Задание 1. Найдите в записях все строки, содержащие слово «sketchPlane», и выпишите их.

Статья.
◇ ◇ ◇ ◇

Однако здесь самое подходящее время в более общем виде подытожить постулированное выше отождествление ноля суггестии с любым замкнутым «мы» (социально-психической общностью). Наблюдения, проведенные над детьми, показали, что при максимальной изолированности группы от среды, т. е. если связь группы со средой приближается к нулю, соответственно возрастает внутри группы то, что не совсем точно называют «убеждаемостью» (по данным А. У. Хараша): этим словом обозначают возможность «убедить» детей одновременно в каких-либо двух несовместимых друг с другом мыслях. Это как раз фундаментальный признак суггестии.
Распространяя этот тезис на общественное развитие, можно сказать , что всякая замкнутость — родовая, семейная, племенная , этнокультурная, культовая и т. д. — в истории служила на пользу суггестии. Если бы замкнутость в том или ином из этих случаев оказалась абсолютной, т. е. разомкнут ость — нулевой, то в соответствующей общности полностью царила бы суггестия. Но такова была лишь тенденция — одна из двух противоборствующих тенденций. В первобытном обществе взаимное обособление локальных, родственных и этнических групп особенно эффективно обеспечивало максимум суггестии, затрудненность контрсуггестии. Но и в обществе нового времени национализм или религиозная нетерпимость неизменно служили общественной формой, обеспечивавшей максимально высокий коэффициент внушаемости и падение коэффициента контрсуггестии.

◇ ◇ ◇ ◇

Задание 2. Продолжите текст о суггестии и замкнутых общностях, начав сразу после его последнего предложения.

◇ ◇ ◇ ◇

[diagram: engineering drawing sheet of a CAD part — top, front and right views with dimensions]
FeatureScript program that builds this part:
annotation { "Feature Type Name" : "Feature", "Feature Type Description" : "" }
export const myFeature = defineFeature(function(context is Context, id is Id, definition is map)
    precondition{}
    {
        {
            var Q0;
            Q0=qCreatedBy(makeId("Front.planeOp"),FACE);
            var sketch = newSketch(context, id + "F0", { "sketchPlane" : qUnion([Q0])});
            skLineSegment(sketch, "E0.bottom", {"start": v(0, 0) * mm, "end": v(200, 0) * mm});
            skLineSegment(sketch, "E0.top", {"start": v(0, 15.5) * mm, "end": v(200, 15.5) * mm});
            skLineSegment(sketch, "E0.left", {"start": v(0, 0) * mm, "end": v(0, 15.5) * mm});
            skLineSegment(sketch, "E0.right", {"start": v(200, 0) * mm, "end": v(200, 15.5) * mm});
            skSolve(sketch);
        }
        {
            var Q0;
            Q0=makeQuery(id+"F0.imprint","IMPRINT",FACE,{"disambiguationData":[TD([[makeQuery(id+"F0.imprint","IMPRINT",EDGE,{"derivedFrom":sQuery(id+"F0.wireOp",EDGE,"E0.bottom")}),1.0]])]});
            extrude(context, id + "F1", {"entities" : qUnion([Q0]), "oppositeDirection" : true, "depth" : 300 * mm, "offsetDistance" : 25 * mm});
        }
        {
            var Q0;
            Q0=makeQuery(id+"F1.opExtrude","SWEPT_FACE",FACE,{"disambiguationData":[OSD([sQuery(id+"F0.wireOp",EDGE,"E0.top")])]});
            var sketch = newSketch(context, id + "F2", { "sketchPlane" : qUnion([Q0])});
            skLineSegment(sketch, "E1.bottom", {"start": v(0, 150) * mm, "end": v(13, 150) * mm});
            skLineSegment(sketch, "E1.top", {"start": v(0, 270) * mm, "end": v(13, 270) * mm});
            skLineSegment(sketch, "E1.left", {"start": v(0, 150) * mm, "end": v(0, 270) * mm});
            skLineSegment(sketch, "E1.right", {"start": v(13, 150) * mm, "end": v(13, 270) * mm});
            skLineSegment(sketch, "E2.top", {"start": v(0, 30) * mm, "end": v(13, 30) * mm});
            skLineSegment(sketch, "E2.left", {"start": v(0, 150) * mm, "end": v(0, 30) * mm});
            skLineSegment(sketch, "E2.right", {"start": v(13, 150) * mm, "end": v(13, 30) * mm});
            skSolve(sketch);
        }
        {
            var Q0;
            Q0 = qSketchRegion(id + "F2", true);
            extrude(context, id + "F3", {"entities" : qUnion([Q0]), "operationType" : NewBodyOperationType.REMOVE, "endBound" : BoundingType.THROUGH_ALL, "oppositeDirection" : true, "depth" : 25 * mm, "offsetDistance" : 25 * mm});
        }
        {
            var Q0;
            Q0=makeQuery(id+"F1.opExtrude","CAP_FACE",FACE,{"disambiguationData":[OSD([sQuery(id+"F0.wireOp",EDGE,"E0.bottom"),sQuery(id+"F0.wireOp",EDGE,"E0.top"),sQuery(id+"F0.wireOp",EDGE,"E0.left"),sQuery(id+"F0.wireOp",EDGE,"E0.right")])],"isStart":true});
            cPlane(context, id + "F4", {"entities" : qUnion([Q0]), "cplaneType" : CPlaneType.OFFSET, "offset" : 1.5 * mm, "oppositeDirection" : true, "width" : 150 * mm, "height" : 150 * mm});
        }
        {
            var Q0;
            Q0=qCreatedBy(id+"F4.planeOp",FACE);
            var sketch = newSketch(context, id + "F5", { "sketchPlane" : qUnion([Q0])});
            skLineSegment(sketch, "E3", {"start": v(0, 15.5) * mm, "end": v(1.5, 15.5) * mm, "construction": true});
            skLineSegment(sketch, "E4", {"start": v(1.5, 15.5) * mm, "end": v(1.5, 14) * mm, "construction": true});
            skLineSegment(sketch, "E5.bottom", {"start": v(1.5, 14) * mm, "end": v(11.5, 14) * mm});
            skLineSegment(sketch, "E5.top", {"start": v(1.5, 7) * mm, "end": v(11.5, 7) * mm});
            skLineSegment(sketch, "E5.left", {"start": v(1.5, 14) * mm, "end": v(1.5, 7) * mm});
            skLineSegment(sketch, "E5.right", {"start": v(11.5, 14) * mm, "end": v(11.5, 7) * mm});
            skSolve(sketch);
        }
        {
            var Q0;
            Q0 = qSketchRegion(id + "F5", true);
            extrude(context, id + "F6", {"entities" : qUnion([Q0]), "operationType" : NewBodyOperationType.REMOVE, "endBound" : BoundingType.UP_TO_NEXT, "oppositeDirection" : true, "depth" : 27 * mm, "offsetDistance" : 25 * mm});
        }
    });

◇ ◇ ◇ ◇

Письменный ответ 1.
            var sketch = newSketch(context, id + "F0", { "sketchPlane" : qUnion([Q0])});
            var sketch = newSketch(context, id + "F2", { "sketchPlane" : qUnion([Q0])});
            var sketch = newSketch(context, id + "F5", { "sketchPlane" : qUnion([Q0])});

Письменный ответ 2.
Полностью в царство контр-контрсуггестии мы вступаем с понятиями принуждения и убеждения. Убеждение имеет место там, где нет принудительности власти, т. е. где налицо независимость.
Принуждение может быть как физическое, посредством насилия, так и психическое, с помощью авторитета. Однако и физическое насилие, например, в эпоху рабства, не следует понимать по аналогии с болевым или устрашающим воздействием на животных. Поведение, человека в такой гигантской степени детерминировано словесными импульсами, что насилие само по себе мало к чему могло бы его побудить. Насилие у раба подавляет непослушание, сламывает механизм контрсуггестии и тем обнажает его для повелений. Насилие срывает с людей то, чем они укрыты от покорности. Тогда им остается быть покорными. При этом насилие имеет ряд градаций: глубже всего умерщвление, вернее, угроза смерти; причинение боли, истязание, лишение возможности двигаться — сковывание, связывание, заключение; лишение материальных условий жизни и благ — экспроприация, разорение. Все это есть физическое принуждение, призванное парировать непослушание либо самого пострадавшего, либо свидетелей постигших его страданий.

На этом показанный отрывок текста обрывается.